CHAMPIONING THE NUTRITIONAL VALUE AND ANCESTRAL ORIGINS OF MAIZEInternational Women’s Day on March 8, offers an opportunity to recognize the achievements of women worldwide. This year, CIMMYT asked readers to submit stories about women they admire for their selfless dedication to either maize or or wheat. In the following story, Michele Monroy-Valle writes about her Maize Super Woman, Julieta Salazar, head of the comprehensive research unit of studies on indigenous foods of the region at Universidad de San Carlos de Guatemala.
Maize is the most consumed staple food in Guatemala.
As a researcher and professor of food science, Professor Julieta Salazar encourages students to learn how to exploit the nutritional benefits of this wonderful grain.
She teaches them how to prepare it through alkaline cooking, a process known as nixtamalization, so that it becomes an important source of protein, calcium and niacin, while improving balance and bioavailability of its amino acids.
Her efforts have been focused on preserving the traditional recipe of Guatemalan tortillas, and how this preparation has advantages over the consumption of white bread, due to its lower caloric density and glycemic index.
For Guatemala, Salazar’s efforts to educate future nutritionists and the general population on the value of combining corn and beans to improve protein consumption, based on the concept of “vegetable mix,” has a big impact. The nutritious dish is almost the only source of quality protein in poor households with low consumption of animal protein.
Salazar is a pioneer as a public speaker, championing the nutritional value of maize and the ancestral origins of its preparation into tortillas, tamales, atole and other traditional uses in food consumption.

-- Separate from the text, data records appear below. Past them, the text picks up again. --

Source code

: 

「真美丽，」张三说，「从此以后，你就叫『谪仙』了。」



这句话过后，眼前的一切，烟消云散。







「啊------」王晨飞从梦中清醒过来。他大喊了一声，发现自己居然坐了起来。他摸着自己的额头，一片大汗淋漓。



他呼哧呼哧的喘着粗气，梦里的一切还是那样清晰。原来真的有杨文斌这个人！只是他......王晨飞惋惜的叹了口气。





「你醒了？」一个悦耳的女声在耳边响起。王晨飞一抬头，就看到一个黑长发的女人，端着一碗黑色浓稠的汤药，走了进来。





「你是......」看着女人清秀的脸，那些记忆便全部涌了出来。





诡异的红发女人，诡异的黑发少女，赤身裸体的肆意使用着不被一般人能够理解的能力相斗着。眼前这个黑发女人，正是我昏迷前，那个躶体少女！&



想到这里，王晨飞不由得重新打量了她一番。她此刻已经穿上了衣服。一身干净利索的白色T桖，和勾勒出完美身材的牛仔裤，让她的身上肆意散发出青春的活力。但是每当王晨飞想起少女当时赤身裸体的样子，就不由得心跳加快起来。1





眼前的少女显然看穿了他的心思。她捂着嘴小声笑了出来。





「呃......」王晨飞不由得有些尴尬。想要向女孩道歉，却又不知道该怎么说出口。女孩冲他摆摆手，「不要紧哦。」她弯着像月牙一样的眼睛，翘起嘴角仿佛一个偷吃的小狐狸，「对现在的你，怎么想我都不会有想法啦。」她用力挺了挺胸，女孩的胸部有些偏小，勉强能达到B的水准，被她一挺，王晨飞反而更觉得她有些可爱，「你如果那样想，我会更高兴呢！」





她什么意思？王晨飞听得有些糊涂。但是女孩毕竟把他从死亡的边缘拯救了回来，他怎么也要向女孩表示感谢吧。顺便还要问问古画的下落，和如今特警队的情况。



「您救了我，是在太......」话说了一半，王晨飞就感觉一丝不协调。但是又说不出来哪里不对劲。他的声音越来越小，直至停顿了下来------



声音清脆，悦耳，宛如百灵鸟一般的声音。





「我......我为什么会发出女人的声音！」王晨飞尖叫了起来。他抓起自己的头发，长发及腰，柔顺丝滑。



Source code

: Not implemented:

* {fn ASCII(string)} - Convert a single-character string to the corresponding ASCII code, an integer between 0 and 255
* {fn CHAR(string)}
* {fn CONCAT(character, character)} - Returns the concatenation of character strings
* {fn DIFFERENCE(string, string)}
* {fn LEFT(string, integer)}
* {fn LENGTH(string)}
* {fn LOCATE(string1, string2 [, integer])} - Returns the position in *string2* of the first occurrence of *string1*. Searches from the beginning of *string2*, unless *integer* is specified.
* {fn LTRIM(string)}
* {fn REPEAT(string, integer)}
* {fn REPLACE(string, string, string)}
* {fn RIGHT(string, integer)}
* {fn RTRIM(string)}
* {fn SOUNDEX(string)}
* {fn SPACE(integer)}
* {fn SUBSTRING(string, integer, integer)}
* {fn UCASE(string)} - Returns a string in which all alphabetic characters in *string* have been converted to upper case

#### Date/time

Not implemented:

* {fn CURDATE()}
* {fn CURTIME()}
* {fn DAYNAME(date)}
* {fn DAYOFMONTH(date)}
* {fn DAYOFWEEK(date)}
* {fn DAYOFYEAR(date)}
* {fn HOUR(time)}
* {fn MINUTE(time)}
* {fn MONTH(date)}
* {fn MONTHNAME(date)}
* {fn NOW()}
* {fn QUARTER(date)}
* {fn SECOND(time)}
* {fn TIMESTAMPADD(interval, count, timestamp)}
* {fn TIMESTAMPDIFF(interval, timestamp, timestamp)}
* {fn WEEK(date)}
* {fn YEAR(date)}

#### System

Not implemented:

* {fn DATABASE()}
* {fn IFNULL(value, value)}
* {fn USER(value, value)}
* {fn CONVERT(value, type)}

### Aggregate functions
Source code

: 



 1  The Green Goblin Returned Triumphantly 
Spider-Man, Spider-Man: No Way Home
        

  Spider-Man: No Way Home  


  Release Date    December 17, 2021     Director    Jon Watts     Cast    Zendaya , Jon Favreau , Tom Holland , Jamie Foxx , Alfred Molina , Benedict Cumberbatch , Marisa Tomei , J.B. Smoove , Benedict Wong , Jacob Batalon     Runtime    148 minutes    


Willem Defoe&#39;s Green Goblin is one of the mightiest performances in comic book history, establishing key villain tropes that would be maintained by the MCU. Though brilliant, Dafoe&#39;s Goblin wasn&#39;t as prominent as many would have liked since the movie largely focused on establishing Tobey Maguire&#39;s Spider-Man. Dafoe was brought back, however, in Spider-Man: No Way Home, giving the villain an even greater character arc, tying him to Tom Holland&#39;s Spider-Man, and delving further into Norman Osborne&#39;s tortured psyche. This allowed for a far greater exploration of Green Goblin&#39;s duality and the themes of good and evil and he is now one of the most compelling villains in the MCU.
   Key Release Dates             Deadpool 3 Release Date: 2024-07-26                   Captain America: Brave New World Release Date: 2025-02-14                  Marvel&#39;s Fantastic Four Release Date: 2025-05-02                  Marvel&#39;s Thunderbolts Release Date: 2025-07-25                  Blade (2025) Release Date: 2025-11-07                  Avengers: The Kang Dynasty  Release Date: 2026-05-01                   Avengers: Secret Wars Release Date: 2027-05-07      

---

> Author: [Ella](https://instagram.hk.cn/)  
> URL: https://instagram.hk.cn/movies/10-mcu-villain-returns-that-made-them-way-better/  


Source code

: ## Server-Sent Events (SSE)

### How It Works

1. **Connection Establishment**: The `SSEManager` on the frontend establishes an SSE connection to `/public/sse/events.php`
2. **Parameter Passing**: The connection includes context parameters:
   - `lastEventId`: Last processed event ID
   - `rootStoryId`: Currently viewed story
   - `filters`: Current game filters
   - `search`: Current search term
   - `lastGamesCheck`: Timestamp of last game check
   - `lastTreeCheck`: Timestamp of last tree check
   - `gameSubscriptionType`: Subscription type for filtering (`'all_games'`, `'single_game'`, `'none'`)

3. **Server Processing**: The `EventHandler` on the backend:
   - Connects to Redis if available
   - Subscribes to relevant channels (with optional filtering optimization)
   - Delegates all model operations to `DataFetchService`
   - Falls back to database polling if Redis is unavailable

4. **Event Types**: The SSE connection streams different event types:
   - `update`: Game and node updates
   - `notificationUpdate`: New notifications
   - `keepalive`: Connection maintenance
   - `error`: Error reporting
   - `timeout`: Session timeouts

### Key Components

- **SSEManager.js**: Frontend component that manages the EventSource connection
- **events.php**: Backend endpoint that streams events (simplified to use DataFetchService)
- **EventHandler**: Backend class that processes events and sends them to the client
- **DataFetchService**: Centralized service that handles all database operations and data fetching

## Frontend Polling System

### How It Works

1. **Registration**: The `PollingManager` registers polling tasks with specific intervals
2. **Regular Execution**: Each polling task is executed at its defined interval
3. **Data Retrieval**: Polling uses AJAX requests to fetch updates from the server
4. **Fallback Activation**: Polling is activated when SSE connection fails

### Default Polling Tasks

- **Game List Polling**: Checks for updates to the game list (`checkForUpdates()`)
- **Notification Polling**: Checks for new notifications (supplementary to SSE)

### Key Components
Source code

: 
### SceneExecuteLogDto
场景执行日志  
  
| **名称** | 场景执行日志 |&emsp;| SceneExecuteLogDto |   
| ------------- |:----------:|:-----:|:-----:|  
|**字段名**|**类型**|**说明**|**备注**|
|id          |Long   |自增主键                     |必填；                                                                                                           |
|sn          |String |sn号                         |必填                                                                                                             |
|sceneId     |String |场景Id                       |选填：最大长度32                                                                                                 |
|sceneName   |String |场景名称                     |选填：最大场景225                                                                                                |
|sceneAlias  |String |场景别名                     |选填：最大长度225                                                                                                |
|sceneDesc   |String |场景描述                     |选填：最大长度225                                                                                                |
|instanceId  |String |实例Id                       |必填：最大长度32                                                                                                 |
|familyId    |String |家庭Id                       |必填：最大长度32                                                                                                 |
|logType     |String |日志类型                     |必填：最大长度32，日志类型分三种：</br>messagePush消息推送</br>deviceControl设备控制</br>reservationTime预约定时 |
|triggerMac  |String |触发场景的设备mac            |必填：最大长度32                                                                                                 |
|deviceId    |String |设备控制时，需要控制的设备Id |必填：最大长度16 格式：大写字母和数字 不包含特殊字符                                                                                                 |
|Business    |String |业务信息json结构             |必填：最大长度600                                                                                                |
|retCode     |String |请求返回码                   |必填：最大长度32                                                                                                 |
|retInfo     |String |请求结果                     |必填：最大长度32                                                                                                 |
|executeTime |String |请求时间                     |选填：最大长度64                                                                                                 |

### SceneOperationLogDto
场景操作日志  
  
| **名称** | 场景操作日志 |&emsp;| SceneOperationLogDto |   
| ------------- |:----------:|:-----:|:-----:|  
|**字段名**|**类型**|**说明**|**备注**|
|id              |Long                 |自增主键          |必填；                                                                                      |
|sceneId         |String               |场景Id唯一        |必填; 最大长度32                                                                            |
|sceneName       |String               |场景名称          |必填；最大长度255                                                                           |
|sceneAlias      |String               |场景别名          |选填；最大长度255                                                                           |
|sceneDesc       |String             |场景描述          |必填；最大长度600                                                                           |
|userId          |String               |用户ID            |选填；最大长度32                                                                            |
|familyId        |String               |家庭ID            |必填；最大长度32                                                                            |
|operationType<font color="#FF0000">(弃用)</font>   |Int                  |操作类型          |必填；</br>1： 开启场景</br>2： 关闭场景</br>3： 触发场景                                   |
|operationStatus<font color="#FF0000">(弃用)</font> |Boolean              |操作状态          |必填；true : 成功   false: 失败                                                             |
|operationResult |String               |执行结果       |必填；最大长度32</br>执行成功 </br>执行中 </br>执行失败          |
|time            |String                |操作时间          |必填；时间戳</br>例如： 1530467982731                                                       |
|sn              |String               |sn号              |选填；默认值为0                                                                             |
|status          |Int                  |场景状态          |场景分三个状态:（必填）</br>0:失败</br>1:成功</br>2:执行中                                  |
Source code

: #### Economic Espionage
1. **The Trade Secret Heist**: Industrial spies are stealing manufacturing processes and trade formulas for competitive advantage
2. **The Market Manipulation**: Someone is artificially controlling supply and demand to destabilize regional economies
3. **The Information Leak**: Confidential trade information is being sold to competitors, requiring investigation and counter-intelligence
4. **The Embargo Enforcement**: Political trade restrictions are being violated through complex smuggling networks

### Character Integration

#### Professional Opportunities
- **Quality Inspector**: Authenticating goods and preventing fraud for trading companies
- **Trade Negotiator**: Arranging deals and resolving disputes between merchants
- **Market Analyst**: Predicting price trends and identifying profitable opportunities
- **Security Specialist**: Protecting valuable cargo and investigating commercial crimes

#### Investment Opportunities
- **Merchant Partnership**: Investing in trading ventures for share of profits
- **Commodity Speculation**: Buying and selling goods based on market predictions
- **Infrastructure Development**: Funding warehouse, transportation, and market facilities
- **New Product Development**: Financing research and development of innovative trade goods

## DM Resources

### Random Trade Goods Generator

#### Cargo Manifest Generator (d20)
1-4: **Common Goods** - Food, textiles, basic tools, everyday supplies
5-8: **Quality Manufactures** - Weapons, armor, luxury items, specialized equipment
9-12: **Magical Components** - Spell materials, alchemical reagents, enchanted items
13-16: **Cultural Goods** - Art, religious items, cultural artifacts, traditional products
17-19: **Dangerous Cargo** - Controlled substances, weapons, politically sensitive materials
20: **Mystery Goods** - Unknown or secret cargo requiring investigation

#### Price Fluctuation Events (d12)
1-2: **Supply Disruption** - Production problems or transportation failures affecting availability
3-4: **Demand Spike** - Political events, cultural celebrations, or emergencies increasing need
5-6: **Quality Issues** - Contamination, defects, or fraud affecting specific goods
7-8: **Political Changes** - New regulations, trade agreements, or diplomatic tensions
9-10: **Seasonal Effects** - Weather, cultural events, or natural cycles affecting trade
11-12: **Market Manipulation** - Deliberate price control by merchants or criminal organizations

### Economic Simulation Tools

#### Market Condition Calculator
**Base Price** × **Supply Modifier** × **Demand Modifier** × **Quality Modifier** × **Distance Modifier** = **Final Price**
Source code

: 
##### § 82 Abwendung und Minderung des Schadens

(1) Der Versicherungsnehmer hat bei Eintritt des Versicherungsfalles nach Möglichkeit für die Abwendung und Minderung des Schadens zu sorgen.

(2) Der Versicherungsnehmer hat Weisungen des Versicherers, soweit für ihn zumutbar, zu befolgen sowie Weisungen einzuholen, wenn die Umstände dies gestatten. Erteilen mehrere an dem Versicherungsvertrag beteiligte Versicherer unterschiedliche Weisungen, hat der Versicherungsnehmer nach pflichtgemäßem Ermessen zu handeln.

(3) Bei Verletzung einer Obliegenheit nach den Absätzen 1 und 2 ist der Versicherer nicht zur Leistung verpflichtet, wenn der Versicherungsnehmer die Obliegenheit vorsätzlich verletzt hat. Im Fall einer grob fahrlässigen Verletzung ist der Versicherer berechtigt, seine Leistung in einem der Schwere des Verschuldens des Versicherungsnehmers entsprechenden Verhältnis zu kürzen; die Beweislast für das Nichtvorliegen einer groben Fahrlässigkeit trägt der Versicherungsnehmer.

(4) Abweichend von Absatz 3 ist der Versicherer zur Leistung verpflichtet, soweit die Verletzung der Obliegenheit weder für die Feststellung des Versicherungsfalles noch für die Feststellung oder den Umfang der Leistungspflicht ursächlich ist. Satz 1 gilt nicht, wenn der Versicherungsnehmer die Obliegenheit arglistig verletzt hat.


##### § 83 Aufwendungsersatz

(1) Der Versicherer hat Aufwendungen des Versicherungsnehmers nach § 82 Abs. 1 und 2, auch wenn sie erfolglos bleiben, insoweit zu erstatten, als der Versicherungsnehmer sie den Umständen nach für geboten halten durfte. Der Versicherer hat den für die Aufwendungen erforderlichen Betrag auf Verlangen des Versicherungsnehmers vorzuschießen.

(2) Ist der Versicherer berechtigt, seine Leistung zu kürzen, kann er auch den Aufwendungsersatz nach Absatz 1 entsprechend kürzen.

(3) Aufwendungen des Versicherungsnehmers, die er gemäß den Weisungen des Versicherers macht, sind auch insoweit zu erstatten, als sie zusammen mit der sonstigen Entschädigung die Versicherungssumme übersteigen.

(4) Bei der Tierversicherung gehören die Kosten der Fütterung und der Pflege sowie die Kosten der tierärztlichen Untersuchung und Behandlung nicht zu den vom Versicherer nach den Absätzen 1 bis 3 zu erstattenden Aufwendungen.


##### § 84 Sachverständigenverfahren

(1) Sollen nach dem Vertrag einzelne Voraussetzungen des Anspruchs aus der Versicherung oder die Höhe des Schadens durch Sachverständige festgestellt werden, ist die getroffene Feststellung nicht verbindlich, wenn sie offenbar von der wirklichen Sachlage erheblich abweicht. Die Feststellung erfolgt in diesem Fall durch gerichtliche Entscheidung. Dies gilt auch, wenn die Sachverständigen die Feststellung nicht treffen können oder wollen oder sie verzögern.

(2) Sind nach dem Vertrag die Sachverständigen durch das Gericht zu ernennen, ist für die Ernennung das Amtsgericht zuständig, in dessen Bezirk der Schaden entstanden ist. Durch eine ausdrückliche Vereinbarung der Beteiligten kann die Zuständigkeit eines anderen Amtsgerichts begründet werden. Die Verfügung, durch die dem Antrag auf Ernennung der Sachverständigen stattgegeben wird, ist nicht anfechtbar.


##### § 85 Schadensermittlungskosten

Her area of study has also focused on how maize preparations are integrated into fast food “franchise” restaurants as side dishes or meals.
She has achieved all these accomplishments because she has been devoted for almost 20 years to the study of the chemical composition of maize in its many different forms, including tamales, atole and tortilla chips, among others.
Any views expressed in this article are those of the author and not of the International Maize and Wheat Improvement Center.